We spent two weeks in San Francisco before coming home, the last two nights in a local hotel. The doctors at UCSF offered to keep us so we could have the baby there but we chose to come back to our support network in the Northwest.
We felt comfortable under the auspices of our doctors back home and knew that Children's Hospital in Seattle was available if needed. We would deliver at our hospital as originally planned and take our chances if our baby needed to be transported.
Lynn spent the next few weeks at home on bed rest. We marked the time with final preparations for Rae's arrival, a few more ultrasounds, a few visits from family and friends, and one of the more literal Thanksgivings in our lives. We had a scheduled amniocentesis for Dec. 18th to be followed by a C-section the following afternoon. As had been the case throughout the entire pregnancy, things did not go as planned.
On Dec. 8, 2001, at 34 weeks gestational age, Rae came into the world after an emergency C-section. Lynn's placenta had ruptured, a not uncommon side effect of fetal surgeries, and we couldn't wait any longer. After birth, our neonatologist found that Rae had ingested and aspirated a large amount of Lynn's blood while in the womb.
Rae's troubled left lung, her gestational age and the blood in her lungs conspired against us. Our neonatologist intubated Rae and called the transport team from Children's Hospital. 3½ hours after birth, Rae was stable enough to be transported. The nurses wheeled Rae down the hall in the $44,000 transport isolette and mom was able to say "Hello," for the second time and "Goodbye," less than five minutes later.
We knew this was how it could be all along. We had tried to prepare for it mentally: Lynn obviously would stay and recoup at Overlake -- our families were there for her -- and my primary responsibility would be with Rae.
Shortly after Rae left in the ambulance, I left for Children's as well. I had to leave my wife in tears to go and be with our baby daughter. Lynn was able to come across the lake on pass the following day for a little over an hour. On the Dec. 10, Lynn was discharged and was able to spend more time at Children's. For those two days, I was driving back and forth across Lake Washington, at odd times, in attempts to avoid Seattle's dreaded rush hour and trying to be two places at once.
The array of monitors was astounding. At one time Rae had 11 things poking in her, on her or out of her.
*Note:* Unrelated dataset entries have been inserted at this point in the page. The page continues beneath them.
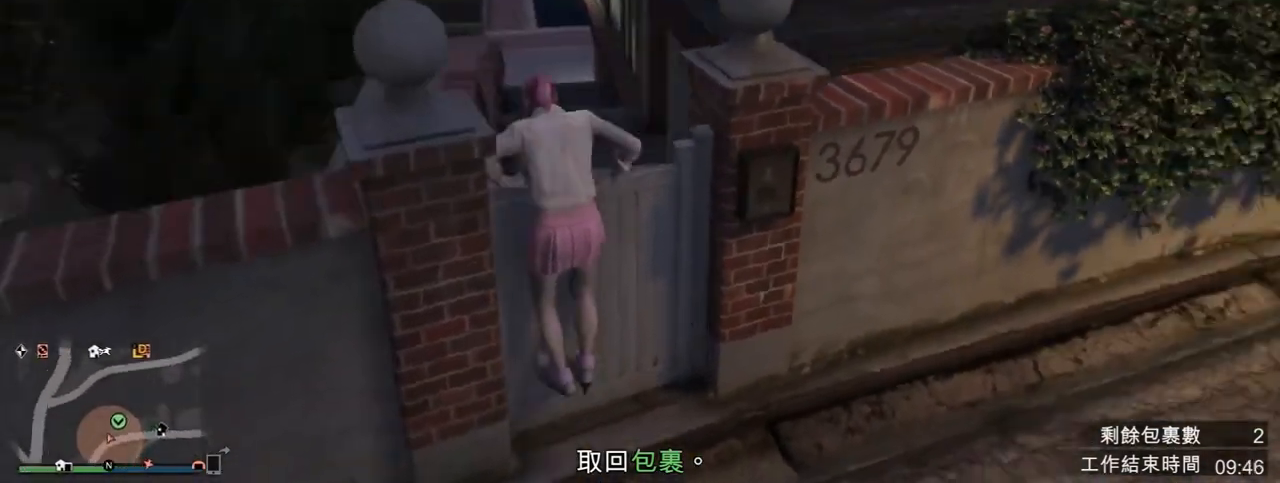
{"keys": ["w"], "mouse": [], "events": []}
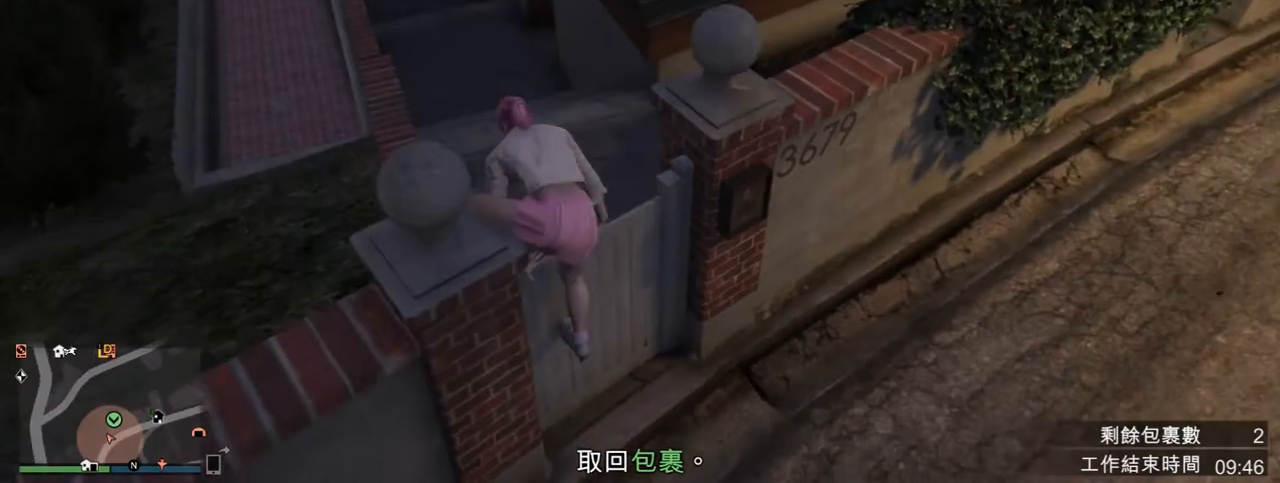
{"keys": ["w"], "mouse": [], "events": []}
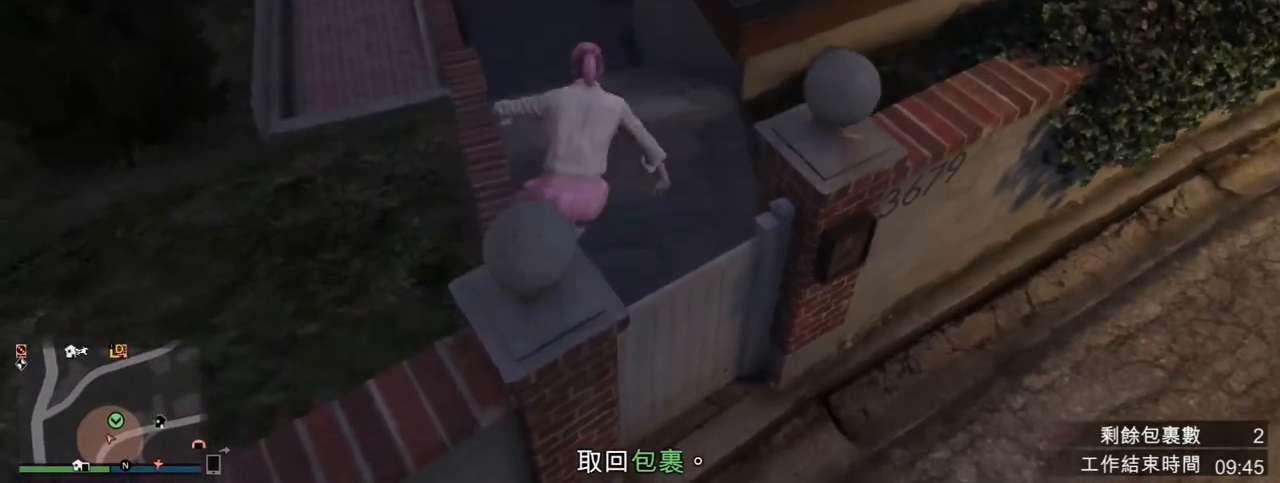
{"keys": ["w"], "mouse": [], "events": [[33, "w", "up"], [400, "w", "down"]]}
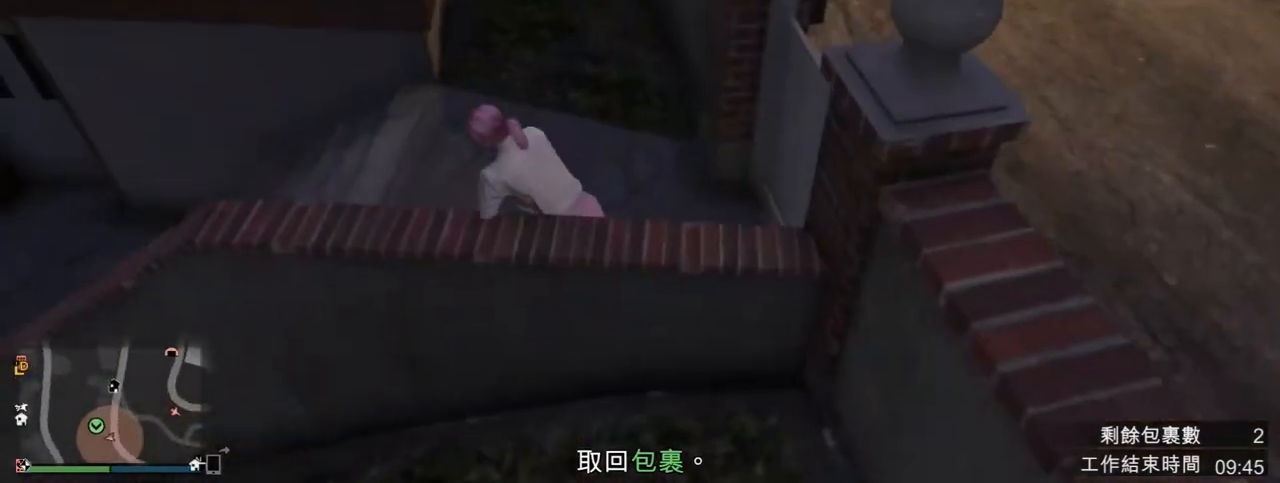
{"keys": [], "mouse": [], "events": [[333, "w", "up"]]}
It was a distressing site to say the least. I stayed with Rae at the hospital in a closet sized sleeping room one floor up from the NICU at Children's. Slowly, Rae was weaned from her oxygen and on Dec. 11, she was extubated and responded as she has since we've known her -- with ease and grace.
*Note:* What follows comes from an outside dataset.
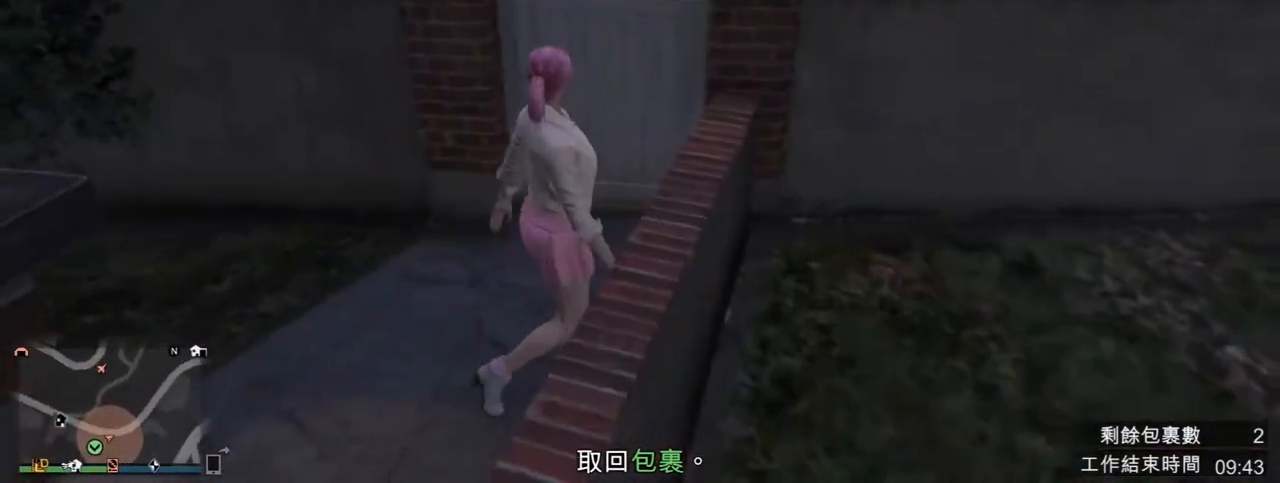
{"keys": ["w"], "mouse": [], "events": []}
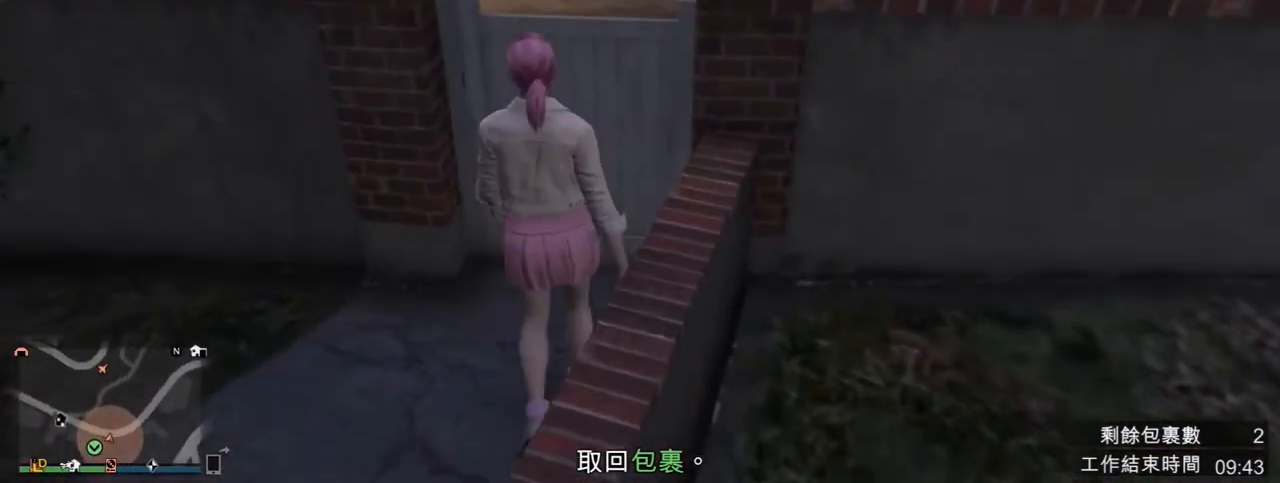
{"keys": [], "mouse": [], "events": [[333, "w", "up"]]}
We were transported back to Overlake on Dec. 12. We spent the next 16 days at Overlake with their exceptional special-care nurses, lactation nurses, social workers and neonatologists. Rae learned how to breathe, suck and swallow a little better and at the right times.
Mom and dad tried to glean as much information as possible along the way -- changing diapers, pumping, feeding, how to hold, what Rae was communicating non-verbally to us, bathing -- in a way it was better than having a "normal" child and being sent home with a little bundle of joy and no REAL practice on how to take care of her.
We spent Christmas with family in the outside world and with Rae in the hospital. For Santa, we would have to wait another year, but Rae was by far the greatest gift anyone could have ever given us. After one last test for Rae -- spending over an hour in her car seat without her oxygen levels de-saturating -- we went home together as a family for the first time the afternoon of Dec. 28, 2001.
We've made it this far and, today Rae is almost 14 months old and just your average, beautiful, brilliant, amazing child -- just like yours.